Chapter 2: Victualing Civilian Loyalists at St. John, 1783-1784
Chapter 3: Grantees of St. John (Parr-town and Carleton), 1784
Chapter 4: Loyalist Political Petitions at New York City and Saint John, 1783-1786
Acknowledgements
Index
The second book is Loyalist Rebellion in New Brunswick: A Defining Conflict for Canada’s Political Culture, 2013. (ISBN: 978-1-4595-0277-9) Available online for under $25.
Returning to my 4-item list above regarding what American students generally learn about Loyalists, they will quickly learn New Brunswick settlement did not always go smoothly.
Bell’s second book picks up the story exactly where American history textbooks end.
The first three chapters of this book are an excellent introduction to the difficulties that Loyalist families faced trying to build their new lives in Canada. These “Loyalist sufferers” are described as “angry, dispirited and vulnerable” upon arrival. That is the total opposite of what I had always thought – although they might have been sad at leaving behind friends, family and possessions, I would have thought they would have been pleased to be among others of the same belief and excited about a new start.

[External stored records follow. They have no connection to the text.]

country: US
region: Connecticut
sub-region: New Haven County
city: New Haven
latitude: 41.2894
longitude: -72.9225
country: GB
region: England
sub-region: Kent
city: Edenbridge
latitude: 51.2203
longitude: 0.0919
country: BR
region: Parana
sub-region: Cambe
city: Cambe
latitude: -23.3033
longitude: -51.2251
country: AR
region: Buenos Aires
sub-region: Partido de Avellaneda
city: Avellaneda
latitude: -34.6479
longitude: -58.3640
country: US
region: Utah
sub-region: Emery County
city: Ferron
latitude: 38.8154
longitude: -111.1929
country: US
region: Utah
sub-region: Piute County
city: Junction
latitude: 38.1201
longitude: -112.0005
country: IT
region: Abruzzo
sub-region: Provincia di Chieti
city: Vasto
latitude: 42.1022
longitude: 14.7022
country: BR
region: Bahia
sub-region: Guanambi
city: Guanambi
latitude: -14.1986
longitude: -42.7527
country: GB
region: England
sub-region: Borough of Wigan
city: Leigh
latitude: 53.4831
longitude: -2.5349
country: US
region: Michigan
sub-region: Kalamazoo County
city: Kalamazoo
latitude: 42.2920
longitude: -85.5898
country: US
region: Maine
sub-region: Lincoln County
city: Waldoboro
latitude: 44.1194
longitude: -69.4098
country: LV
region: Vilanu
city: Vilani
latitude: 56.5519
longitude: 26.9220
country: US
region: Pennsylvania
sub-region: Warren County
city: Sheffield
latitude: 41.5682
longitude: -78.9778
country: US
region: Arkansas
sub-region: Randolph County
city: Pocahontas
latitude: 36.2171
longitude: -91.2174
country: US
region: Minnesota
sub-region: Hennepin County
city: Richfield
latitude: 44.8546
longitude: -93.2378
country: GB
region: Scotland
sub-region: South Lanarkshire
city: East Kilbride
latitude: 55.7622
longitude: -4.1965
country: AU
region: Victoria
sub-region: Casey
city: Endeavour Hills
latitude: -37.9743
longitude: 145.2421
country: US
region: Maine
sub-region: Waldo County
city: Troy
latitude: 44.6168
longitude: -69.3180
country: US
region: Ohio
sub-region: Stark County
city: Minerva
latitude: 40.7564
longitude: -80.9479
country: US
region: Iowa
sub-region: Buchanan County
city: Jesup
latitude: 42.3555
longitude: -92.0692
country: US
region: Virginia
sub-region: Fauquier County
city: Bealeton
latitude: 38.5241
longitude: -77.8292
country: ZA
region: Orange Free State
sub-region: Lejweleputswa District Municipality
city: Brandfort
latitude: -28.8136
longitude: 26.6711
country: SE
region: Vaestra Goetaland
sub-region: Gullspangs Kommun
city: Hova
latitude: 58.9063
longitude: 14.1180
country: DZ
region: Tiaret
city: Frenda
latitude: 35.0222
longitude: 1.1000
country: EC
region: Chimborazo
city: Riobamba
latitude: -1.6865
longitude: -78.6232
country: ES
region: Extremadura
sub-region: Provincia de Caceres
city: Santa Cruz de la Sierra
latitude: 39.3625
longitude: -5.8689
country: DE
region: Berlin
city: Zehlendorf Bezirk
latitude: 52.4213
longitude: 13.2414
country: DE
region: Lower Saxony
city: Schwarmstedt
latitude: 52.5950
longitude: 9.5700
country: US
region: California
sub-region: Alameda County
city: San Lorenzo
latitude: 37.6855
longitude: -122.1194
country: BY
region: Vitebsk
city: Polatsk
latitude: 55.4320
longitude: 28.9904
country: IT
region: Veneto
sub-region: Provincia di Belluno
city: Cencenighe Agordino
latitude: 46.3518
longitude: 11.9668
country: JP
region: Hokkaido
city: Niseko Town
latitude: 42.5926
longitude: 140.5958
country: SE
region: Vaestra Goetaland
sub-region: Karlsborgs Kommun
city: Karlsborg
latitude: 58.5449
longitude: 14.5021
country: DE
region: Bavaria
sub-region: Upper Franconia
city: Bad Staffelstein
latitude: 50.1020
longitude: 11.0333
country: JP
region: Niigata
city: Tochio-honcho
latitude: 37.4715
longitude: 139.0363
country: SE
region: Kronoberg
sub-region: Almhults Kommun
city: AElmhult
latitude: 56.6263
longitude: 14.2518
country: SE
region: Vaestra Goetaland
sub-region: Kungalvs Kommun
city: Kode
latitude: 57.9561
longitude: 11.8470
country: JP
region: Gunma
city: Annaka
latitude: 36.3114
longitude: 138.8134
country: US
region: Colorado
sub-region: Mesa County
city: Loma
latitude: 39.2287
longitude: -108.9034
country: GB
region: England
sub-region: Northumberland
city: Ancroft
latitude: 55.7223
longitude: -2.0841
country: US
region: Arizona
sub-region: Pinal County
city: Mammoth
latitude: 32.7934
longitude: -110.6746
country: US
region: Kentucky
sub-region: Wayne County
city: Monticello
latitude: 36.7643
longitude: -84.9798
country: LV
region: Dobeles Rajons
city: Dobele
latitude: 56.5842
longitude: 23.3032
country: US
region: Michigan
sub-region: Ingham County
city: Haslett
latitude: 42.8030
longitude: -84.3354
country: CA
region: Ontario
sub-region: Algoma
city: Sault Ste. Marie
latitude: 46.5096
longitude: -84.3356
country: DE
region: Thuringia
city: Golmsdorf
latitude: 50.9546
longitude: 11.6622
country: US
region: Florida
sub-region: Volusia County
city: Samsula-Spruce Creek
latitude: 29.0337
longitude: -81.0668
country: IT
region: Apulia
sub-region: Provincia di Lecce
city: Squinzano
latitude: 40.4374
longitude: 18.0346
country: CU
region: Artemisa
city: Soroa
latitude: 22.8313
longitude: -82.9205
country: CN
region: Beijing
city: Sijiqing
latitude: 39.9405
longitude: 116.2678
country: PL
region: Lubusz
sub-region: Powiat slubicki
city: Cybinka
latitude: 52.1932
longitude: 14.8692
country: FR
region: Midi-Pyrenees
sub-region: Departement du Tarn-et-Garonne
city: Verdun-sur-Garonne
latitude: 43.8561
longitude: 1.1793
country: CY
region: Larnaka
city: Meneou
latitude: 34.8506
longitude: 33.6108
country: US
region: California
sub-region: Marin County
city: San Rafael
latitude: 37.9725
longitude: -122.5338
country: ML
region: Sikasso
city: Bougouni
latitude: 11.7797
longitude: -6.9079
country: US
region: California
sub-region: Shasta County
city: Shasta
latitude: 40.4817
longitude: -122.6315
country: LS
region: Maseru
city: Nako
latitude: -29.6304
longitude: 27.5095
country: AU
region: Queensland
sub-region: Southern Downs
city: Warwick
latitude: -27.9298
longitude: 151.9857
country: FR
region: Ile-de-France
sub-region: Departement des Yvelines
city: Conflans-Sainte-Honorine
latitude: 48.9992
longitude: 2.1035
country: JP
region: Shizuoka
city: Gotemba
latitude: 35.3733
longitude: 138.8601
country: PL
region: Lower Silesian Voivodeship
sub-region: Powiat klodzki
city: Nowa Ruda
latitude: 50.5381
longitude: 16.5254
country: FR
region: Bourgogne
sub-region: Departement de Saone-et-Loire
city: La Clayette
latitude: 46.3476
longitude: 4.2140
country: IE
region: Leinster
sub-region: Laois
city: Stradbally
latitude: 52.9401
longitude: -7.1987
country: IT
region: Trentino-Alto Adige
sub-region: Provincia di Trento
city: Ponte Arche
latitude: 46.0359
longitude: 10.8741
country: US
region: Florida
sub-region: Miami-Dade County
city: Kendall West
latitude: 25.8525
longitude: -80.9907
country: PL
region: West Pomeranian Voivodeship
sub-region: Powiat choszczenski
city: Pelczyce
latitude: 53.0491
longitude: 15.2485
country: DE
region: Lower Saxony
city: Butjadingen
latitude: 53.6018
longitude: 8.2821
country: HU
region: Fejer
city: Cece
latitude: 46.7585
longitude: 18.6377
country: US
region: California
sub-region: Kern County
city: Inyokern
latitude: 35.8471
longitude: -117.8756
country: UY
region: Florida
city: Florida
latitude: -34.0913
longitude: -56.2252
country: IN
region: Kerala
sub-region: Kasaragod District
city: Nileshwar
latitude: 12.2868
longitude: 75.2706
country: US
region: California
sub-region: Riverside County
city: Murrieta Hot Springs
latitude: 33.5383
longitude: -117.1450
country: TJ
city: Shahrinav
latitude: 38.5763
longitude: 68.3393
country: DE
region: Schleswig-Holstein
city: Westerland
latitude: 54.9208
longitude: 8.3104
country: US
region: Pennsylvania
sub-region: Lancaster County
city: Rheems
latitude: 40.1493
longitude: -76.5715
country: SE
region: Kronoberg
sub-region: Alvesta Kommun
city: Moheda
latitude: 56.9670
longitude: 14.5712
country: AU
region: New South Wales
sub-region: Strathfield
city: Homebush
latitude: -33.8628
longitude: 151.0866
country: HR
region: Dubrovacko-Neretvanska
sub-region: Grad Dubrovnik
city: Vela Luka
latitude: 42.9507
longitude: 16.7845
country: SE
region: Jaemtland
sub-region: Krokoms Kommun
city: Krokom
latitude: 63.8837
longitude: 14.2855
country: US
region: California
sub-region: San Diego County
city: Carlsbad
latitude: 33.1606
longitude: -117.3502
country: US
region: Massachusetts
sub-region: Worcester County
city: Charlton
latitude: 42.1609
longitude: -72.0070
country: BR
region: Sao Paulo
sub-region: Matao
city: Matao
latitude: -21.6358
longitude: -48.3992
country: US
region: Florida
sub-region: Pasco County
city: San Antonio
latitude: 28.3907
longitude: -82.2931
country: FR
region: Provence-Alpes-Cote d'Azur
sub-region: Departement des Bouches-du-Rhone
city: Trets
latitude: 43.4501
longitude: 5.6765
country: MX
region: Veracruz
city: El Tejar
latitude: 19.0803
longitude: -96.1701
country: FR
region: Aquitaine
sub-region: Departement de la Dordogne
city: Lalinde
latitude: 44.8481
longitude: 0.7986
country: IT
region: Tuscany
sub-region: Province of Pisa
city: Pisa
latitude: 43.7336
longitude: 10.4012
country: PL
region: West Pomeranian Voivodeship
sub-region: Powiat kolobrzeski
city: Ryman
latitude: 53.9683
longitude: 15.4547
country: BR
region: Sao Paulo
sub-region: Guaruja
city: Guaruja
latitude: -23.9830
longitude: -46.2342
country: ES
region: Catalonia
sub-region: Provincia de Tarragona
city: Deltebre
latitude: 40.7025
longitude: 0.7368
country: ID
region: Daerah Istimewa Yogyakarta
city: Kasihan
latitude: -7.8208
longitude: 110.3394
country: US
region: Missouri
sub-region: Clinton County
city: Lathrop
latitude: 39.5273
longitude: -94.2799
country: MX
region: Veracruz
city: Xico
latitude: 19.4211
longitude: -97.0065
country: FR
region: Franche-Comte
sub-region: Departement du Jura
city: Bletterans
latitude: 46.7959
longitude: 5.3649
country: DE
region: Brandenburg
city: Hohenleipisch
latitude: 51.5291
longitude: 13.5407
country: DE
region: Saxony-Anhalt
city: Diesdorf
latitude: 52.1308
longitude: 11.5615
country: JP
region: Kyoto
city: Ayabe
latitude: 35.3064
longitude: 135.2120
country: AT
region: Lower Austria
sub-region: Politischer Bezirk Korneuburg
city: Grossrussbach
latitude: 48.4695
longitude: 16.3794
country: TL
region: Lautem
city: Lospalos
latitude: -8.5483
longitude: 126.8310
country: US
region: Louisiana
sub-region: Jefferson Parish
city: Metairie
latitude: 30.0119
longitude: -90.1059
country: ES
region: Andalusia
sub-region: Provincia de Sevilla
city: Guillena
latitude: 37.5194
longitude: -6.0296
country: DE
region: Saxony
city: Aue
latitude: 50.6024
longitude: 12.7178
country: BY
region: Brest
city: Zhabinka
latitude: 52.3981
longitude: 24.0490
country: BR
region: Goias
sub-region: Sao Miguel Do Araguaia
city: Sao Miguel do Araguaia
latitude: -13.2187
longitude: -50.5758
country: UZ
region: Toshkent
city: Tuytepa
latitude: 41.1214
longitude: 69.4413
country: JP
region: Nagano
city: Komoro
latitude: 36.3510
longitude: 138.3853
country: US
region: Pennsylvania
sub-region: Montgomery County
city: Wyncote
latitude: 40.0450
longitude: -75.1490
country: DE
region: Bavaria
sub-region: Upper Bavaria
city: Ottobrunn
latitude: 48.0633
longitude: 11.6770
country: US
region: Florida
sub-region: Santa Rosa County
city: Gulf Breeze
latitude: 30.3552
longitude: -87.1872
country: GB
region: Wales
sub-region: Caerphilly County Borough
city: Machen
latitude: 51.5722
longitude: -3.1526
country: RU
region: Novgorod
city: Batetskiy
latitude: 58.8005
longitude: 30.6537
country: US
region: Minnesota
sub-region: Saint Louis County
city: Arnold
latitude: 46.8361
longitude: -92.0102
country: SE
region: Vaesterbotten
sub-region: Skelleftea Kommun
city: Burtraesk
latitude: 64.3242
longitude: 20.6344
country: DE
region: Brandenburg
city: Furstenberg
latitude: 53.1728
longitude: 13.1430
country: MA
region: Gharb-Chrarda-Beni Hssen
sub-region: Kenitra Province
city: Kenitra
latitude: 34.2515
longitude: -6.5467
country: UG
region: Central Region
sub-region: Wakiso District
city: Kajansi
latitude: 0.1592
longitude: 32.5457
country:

The table of contents is an excellent summary of the content of this book. You’ll learn about those who came and stayed, those who left (many more left than I ever imagined) and the growing pains that New Brunswick underwent to lay the foundation for the province that it is today. I would highly recommend this book as a great learning tool for Loyalist descendants or those interested in what happened to the “other side” after the close of the American Revolution.
CONTENTS
Acknowledgements
Introduction
Note on Terminology
1. Our Fate Seems Now Decreed
2. The Roughest Land I Ever Saw
3. Murmuring and Discontent
4. Representatives of the People in Opposition to the People
5. Perfect Tranquility
Notes (18 pages of footnotes, which are essentially further resources to check out)
Further Reading (Two pages of text with still more resources)
Index
The third book is the most difficult to find: Early Loyalist St. John: Origin of New Brunswick Politics, 1783-1786, 1983. Available online for about $35.
CONTENTS
PREFACE
EARLY LOYALIST SAINT JOHN
One/The Lost War
Two/Exodus
Three/Early Loyalist Saint John
THE ORIGIN OF NEW BRUNSWICK POLITICS
Four/The Origin of Discord
Five/Spem Reduxit
Six/The Triumph and Suppression of Political Dissent
Seven/Loyalist Against Loyalist
APPENDICES
I. The Soldier’s Seditious Libel: 4 March 1784
II. The Huggeford Petition of Grievance: 24 December 1784
III. William Cobbett and the 1785 Election
IV. Petition of Dissident Electors: c.10 January 1786
V. The Americanus Seditious Libel: 22 February 1786
VI. The Seditious Election Petition: 3 March 1786
VII. Alphabetized List of Grantees of Parr and Carleton: 1783-4
VIII. Alphabetized List of Refugee Loyalist Households: 1783-84
After reading these three books, you will have a much clearer, more detailed picture of the struggle that our ancestors faced during the founding of New Brunswick, Canada.